• **Excerpt provided**:
31 minutos (Spanish for "31 Minutes") is the name of the first soundtrack album of the homonymous television series.

Its first edition released by the label La Oreja Records (which is discontinued in the market) in August 2003, and containing stickers and 3 videos (Bailan sin César, Lala and Tangananica Tangananá), managed to sell in Chile the 120,000 copies, surpassing records like those of the Chilean program Rojo, or Los Prisioneros, and reaching the position of a sixteenth platinum record. The double-disc prize Platinum was delivered in the television program De Pe a Pa. EMI Music Mexico reissued the CD for the Mexican Republic in 2007, and Feria Music in 2012 with a different aspect. However, when this last went bankrupt, Aplaplac, the producer of the program, went back to edit the album, and in 2014, together with No visión discos, they released the compact on vinyl.

It has been recognized on multiple occasions, for example, EMOL added the album in its selection of 35 fundamental albums of Chilean popular music.

Track listing

(*) Bold text indicates the actual songs.

(**) The names of tracks are Spanish tongue-twisters, so names may vary.

Personnel 
31 Minutos

 Pablo Ilabaca – vocals, acoustic guitar, electric guitar, keyboards, synthesizer, percussion
 Daniel Castro – vocals
 Álvaro Díaz – vocals
 Alejandra Dueñas – vocals
 Diana Massis – vocals
 Pedro Peirano – vocals
 Rodrigo Salinas – vocals

Additional musicians
 Carlos Espinoza – guitar on “Mi Muñeca me Habló” and bases on “Yo Opino”

Data excerpts:
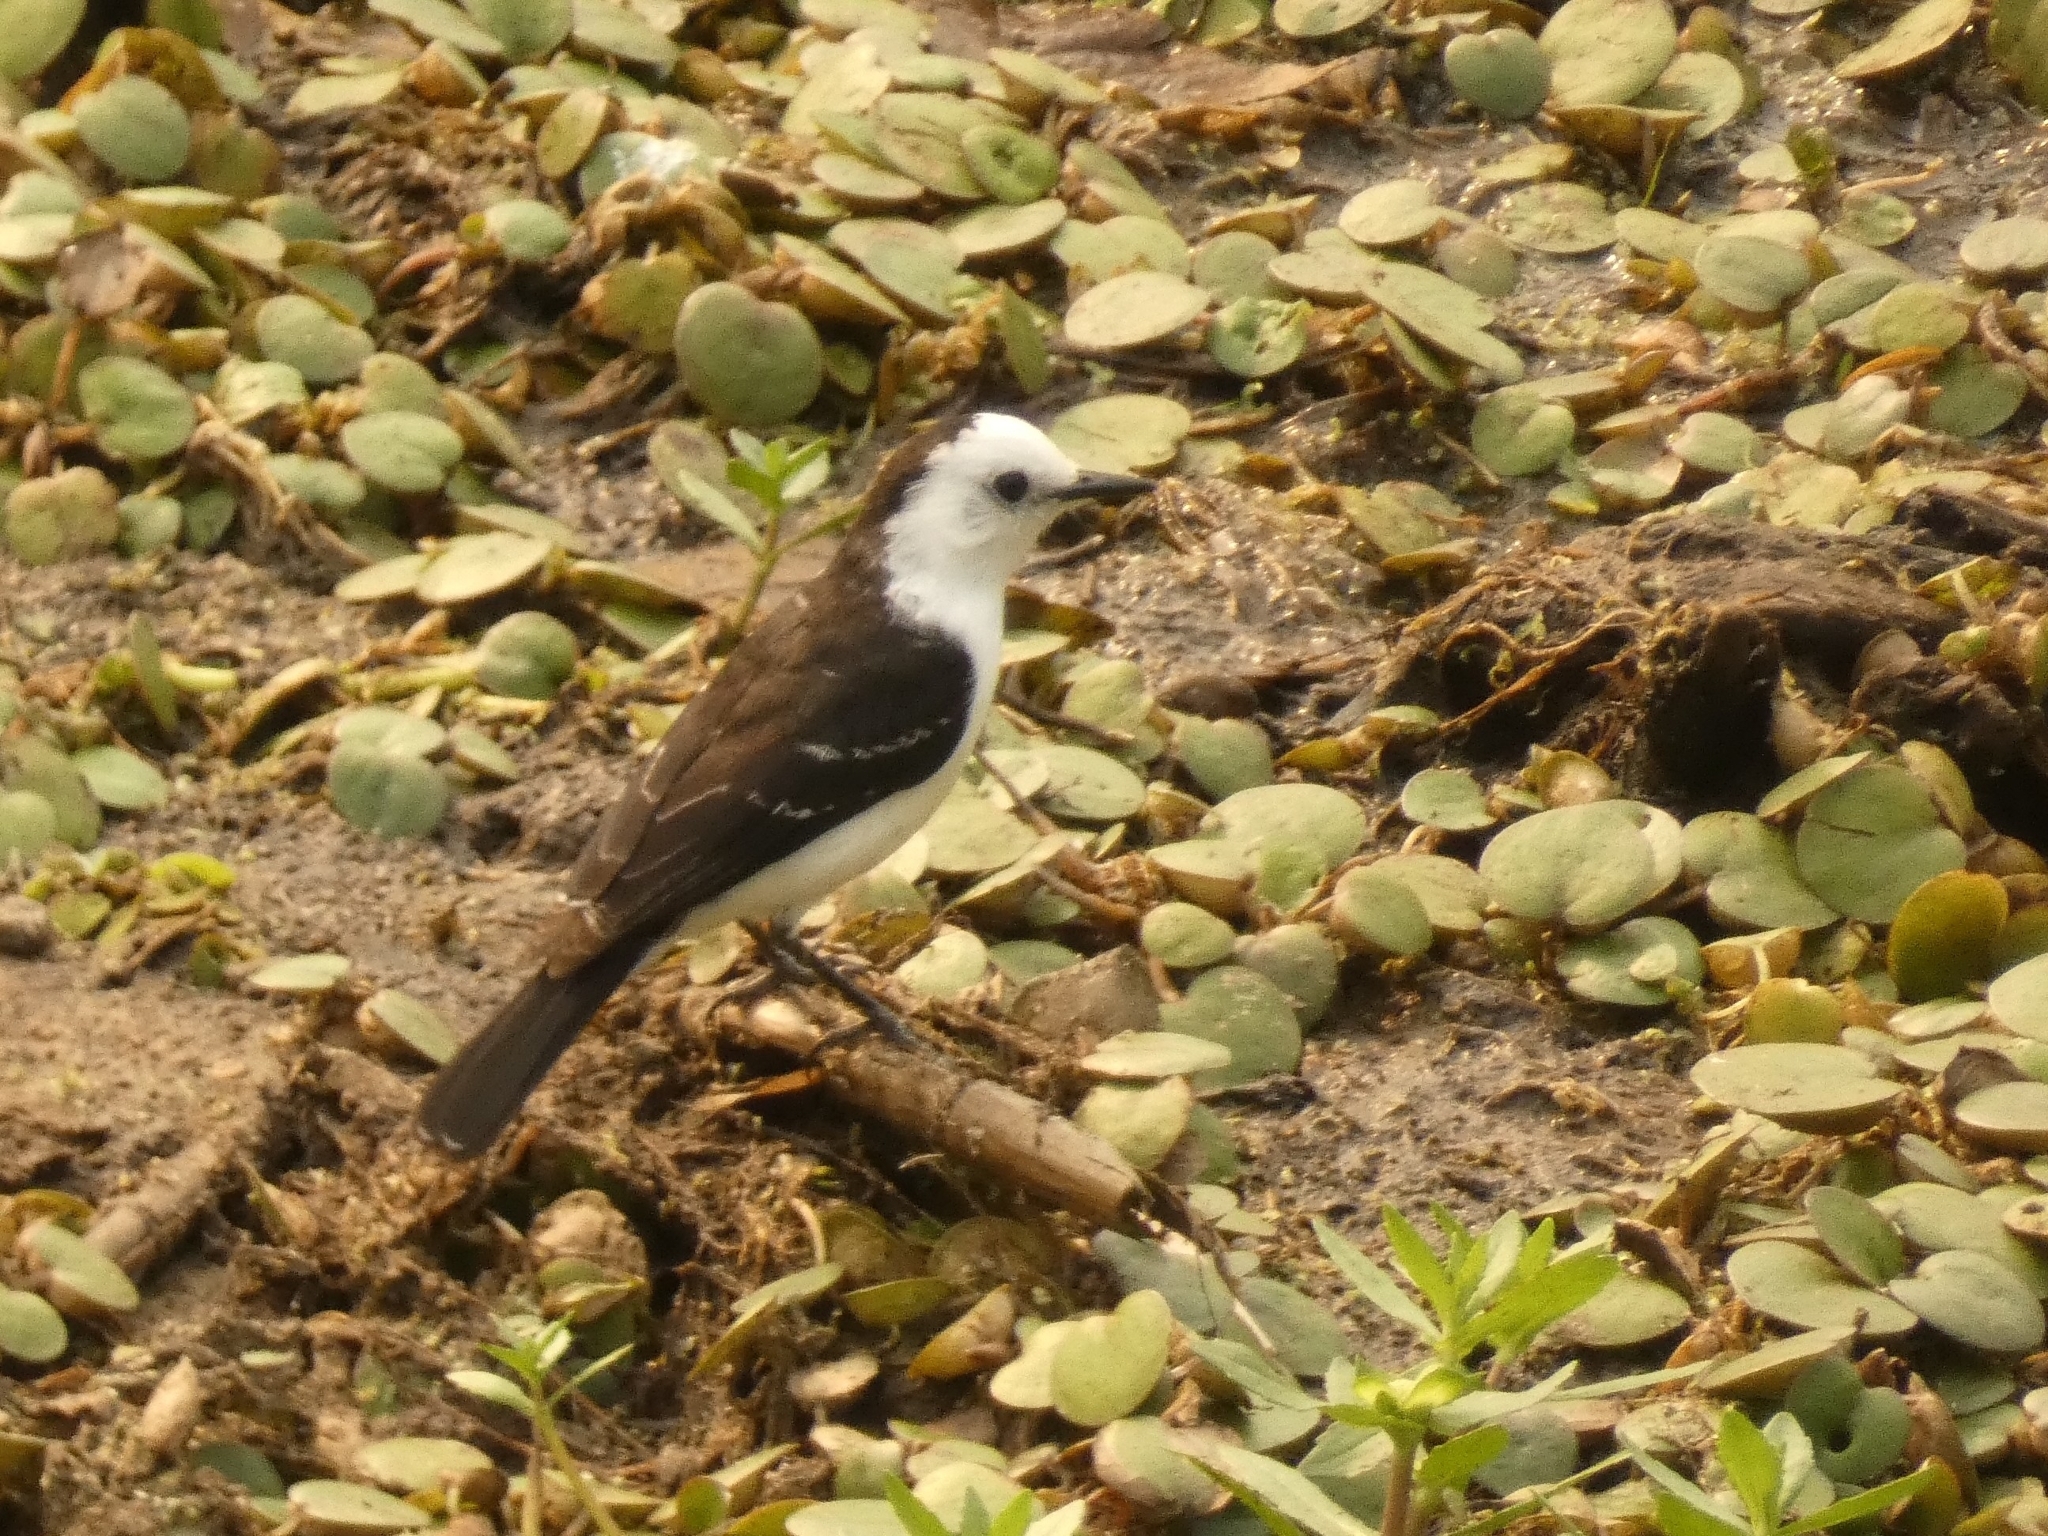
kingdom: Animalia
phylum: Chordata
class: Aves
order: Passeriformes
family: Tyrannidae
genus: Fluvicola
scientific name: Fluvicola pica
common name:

---

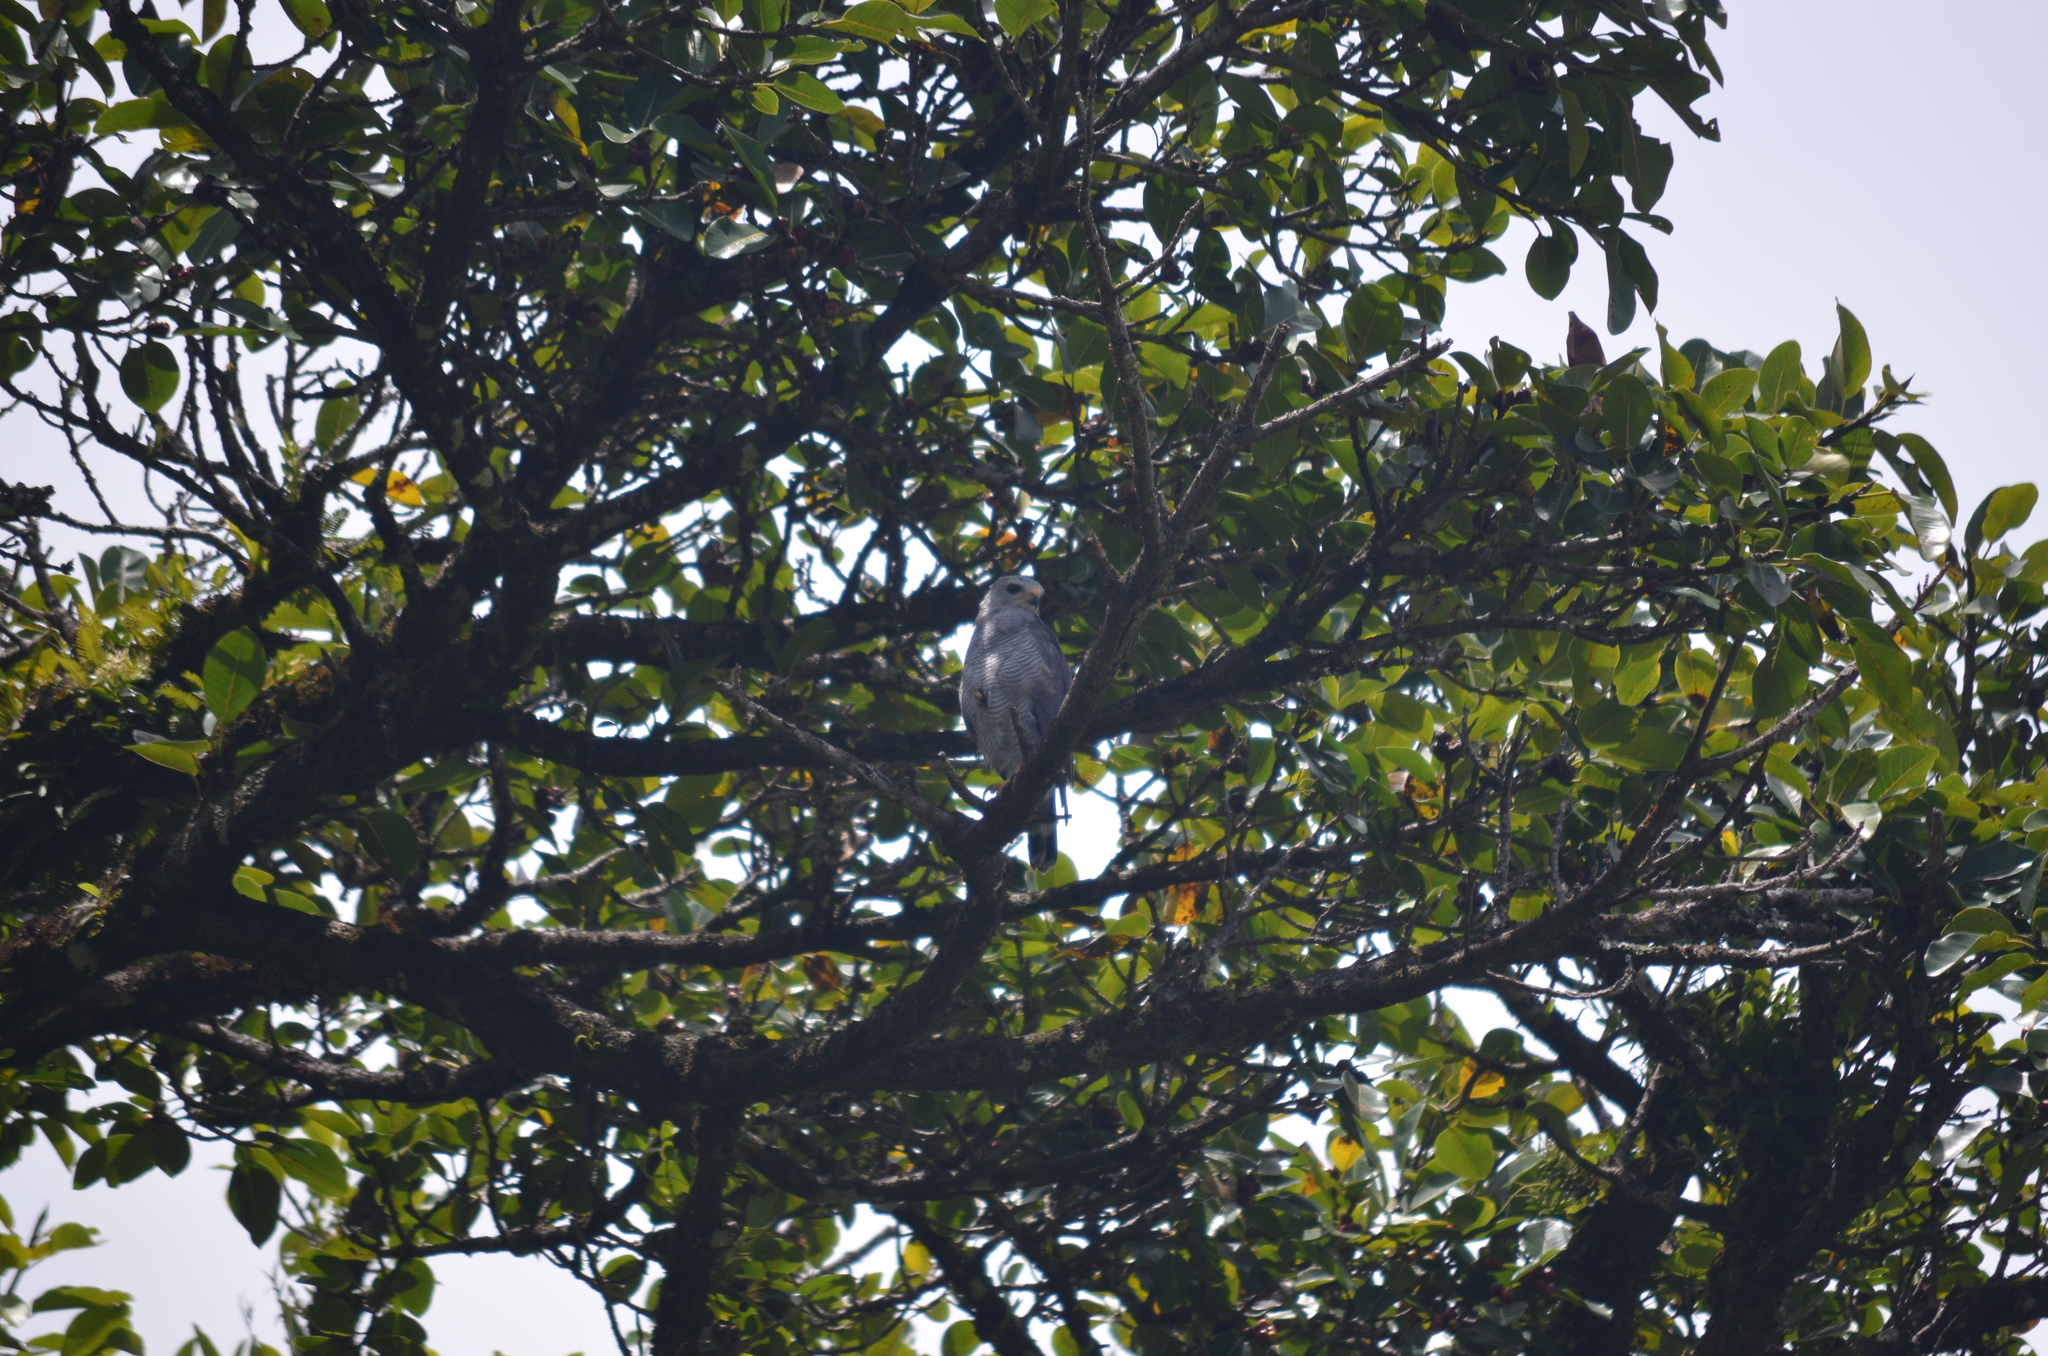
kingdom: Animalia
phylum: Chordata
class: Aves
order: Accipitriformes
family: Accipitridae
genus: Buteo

• **Tasks to carry out**:
A - Condense the paragraph of the album text that begins "Its first edition released by the label La Oreja Records" into a bulleted list, keeping its main facts.
B - According to the album text, in what selection did EMOL include the album?
C - Translate this sentence from the album text into Spanish: "It has been recognized on multiple occasions, for example, EMOL added the album in its selection of 35 fundamental albums of Chilean popular music."

• **Outputs**:
A -
- First edition: released by La Oreja Records (now discontinued) in August 2003, with stickers and three videos (Bailan sin César, Lala and Tangananica Tangananá).
- Sales: 120,000 copies sold in Chile, surpassing records such as those of the program Rojo and Los Prisioneros, and reaching the position of a sixteenth platinum record.
- Award: the double-disc Platinum prize was delivered on the television program De Pe a Pa.
- Reissues: EMI Music Mexico for the Mexican Republic in 2007, and Feria Music in 2012 with a different aspect.
- Vinyl: after Feria Music went bankrupt, Aplaplac, the program's producer, edited the album again and in 2014 released it on vinyl with No visión discos.

B - EMOL included it in its selection of 35 fundamental albums of Chilean popular music.

C - Ha sido reconocido en múltiples ocasiones; por ejemplo, EMOL incluyó el álbum en su selección de 35 discos fundamentales de la música popular chilena.